Actors playing characters far older and more decrepit than their real-life selves are common enough in film history. Yasujiro Ozu’s favored actor Chishu Ryu made a career of it, playing middle-aged fathers from when he was in his 20s.
Still, seeing the 51-year-old Tadanobu Asano as the dementia-afflicted dad of an adult daughter in Toshiyuki Teruya’s heartwarming “Kanasando” was a shock. Asano rose to international stardom about two decades ago playing volatile, dangerous characters, a prime example being his psychotic gangster in Takashi Miike’s 2001 horror “Ichi the Killer.” His scheming samurai warlord in the hit FX series “Shogun” also fits this mold.

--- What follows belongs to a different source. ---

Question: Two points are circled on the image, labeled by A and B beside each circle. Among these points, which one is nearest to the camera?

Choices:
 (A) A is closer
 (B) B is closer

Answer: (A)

In his latest feature, Teruya (whose stage name as a comedian and actor is Gori), is only acknowledging the sad fact that dementia can strike even vital types like Asano’s character. A former construction company boss living on Iejima island in Okinawa Prefecture, Satoru (Asano) was once a heavy drinker, serial philanderer and possessor of a full head of hair. But when his estranged daughter Mika (Ruka Matsuda) sees him after a gap of seven years, he is in a hospital bed on palliative care and mistakes her for his now dead wife Machiko (Keiko Horiuchi).